■ PROMPT A: Below is a tire forum thread. List the usernames of every poster whose entry contains written text.
■ PROMPT B: Reproduce word for word the passage of the tire forum thread below that lies between "It sounds like" and "that way ...", inclusive.

■ PAGE EXTRACT:
'''
# Tires



## z-family (Oct 2, 2004)




----------



## DernMooseAK (Apr 16, 2004)

If you got those 2 sizes correct.....the 265 70 16 is .20" taller than the 245 75 16.
With the 245 at 60mph the 265 would be doing 59.7 mph. Now if you ment 265 75 16 that tire is larger and would effect speed, at 60 you would really be doing 56 mph.


----------



## Morrowmd (Feb 22, 2005)

It sounds like the tires you have on now are bigger- 265/70R16 should be taller and wider than 245/75R16. I doubt that it will make much of a difference in towing either way (maybe slightly with speedometer). My tire guru says you don't want to get a tire to tall and narrow for towing. They have more of a tendency to promote sway.


----------



## Ghosty (Jan 17, 2005)

I agree with DernMooseAK -- the easiest way to check is to borrow a portable handheld GPS (although I think that everyone should have one who RVs) and test it that way ...

The GPS is extremely acurate when checking speeds and will tell you down to the 1/10 what your true speed is....


----------



## GlenninTexas (Aug 11, 2004)

It's important to know what came originally on your truck, Is the spare original equipment? If so, check that. The door sticker may or may not reflect the true tire size, mine doesn't.
Then use tha tire size calculator at the following url to compare different sizes;

action=submit" target="_blank">http://www.1010tires.com/TireSizeCalculato...p?action=submit</a>

Increasing tire height has the effect of raising your final drive ratio (lower number ratio). The site above recommends staying within 3% of original size, unless you also intend to change out rearend gears to compensate. You can also re-program your chip using a plug in devise such as Hypertech programmer, if you want to purchase it or know someone who has one. You may also find a dealer that will reprogram the new tire size for you (for a fee).

Regards, Glenn


----------



## Fire44 (Mar 6, 2005)

The big difference between the two tires you are talking about is the type of tire.

The factory tire was a LT not a P tire. The LT tire is a Light Truck tire and has a higher load rating. The P tire is a Passenger tire and would have a lighter tire rating.

The P265 is orginal equipment on 1500 Suburbans with the LT245's are orginal equipment on 2500 Suburbans.

The difference is sizes of these two tires is very small...but the LT tires will be a better option for towing. With the stiffer side walls the LT tire will give you less sway under a full load.

I have a 2000 1500 Suburban and run the P265 tires now (they came with the truck) but my next set will be a LT tire....I will try and stay around the 265 size if possible.

Gary


----------



## Reverie (Aug 9, 2004)
'''
■ INFORMATION SUPPLIED:
'''
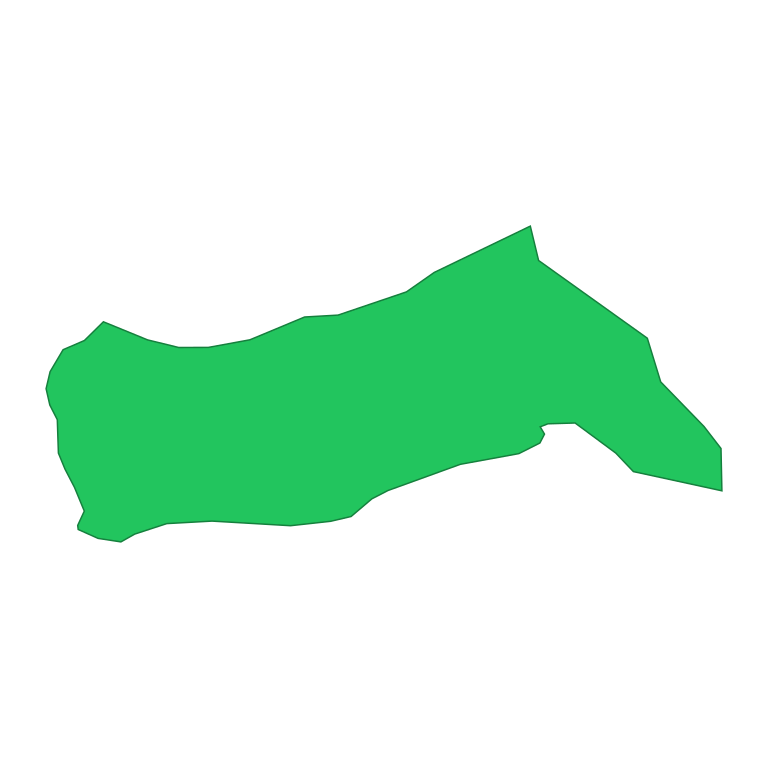 outline of Pivka
{"feature_id": "SVN-977", "entity_name": "Pivka", "entity_type": "Statistical Region", "adm_level": 1, "iso_a3": "SVN", "parent_name": "Slovenia", "parent_adm1": "", "projection": "equal_earth", "projection_center": [14.213, 45.688], "detail": "fine", "context": "isolated", "style": "filled", "palette": "green", "viewbox_px": 768, "rotation_deg": 0, "n_neighbors": 0, "source": "natural_earth", "source_scale": "10m", "svg_char_len": 695}
<svg xmlns="http://www.w3.org/2000/svg" viewBox="0 0 768 768"><path d="M530.3,226.1L538.6,260.5L647.3,338.2L660.7,381.9L704.0,426.5L721.0,448.5L721.9,490.8L633.4,471.6L615.8,453.1L575.1,423.0L547.9,423.8L540.2,426.8L544.5,434.1L539.9,443.0L518.9,453.6L460.4,464.3L388.0,490.5L371.9,498.8L351.1,516.5L330.6,521.3L290.5,525.7L212.0,521.1L166.8,523.6L134.7,534.1L120.9,541.9L98.1,538.4L78.2,529.5L77.7,525.4L84.3,511.1L74.5,487.4L65.0,469.1L58.4,453.1L57.3,419.7L49.8,405.0L46.1,388.7L50.1,371.7L63.1,349.7L84.4,340.5L103.4,321.8L147.6,339.9L178.7,347.5L208.4,347.4L249.9,339.8L304.6,317.0L338.0,315.1L406.4,291.9L434.3,272.4L530.3,226.1Z" fill="#22c55e" stroke="#15803d" stroke-width="1.5"/></svg>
'''
■ FULL OUTPUT A:
DernMooseAK
Morrowmd
Ghosty
GlenninTexas
Fire44

■ FULL OUTPUT B:
It sounds like the tires you have on now are bigger- 265/70R16 should be taller and wider than 245/75R16. I doubt that it will make much of a difference in towing either way (maybe slightly with speedometer). My tire guru says you don't want to get a tire to tall and narrow for towing. They have more of a tendency to promote sway.


----------



## Ghosty (Jan 17, 2005)

I agree with DernMooseAK -- the easiest way to check is to borrow a portable handheld GPS (although I think that everyone should have one who RVs) and test it that way ...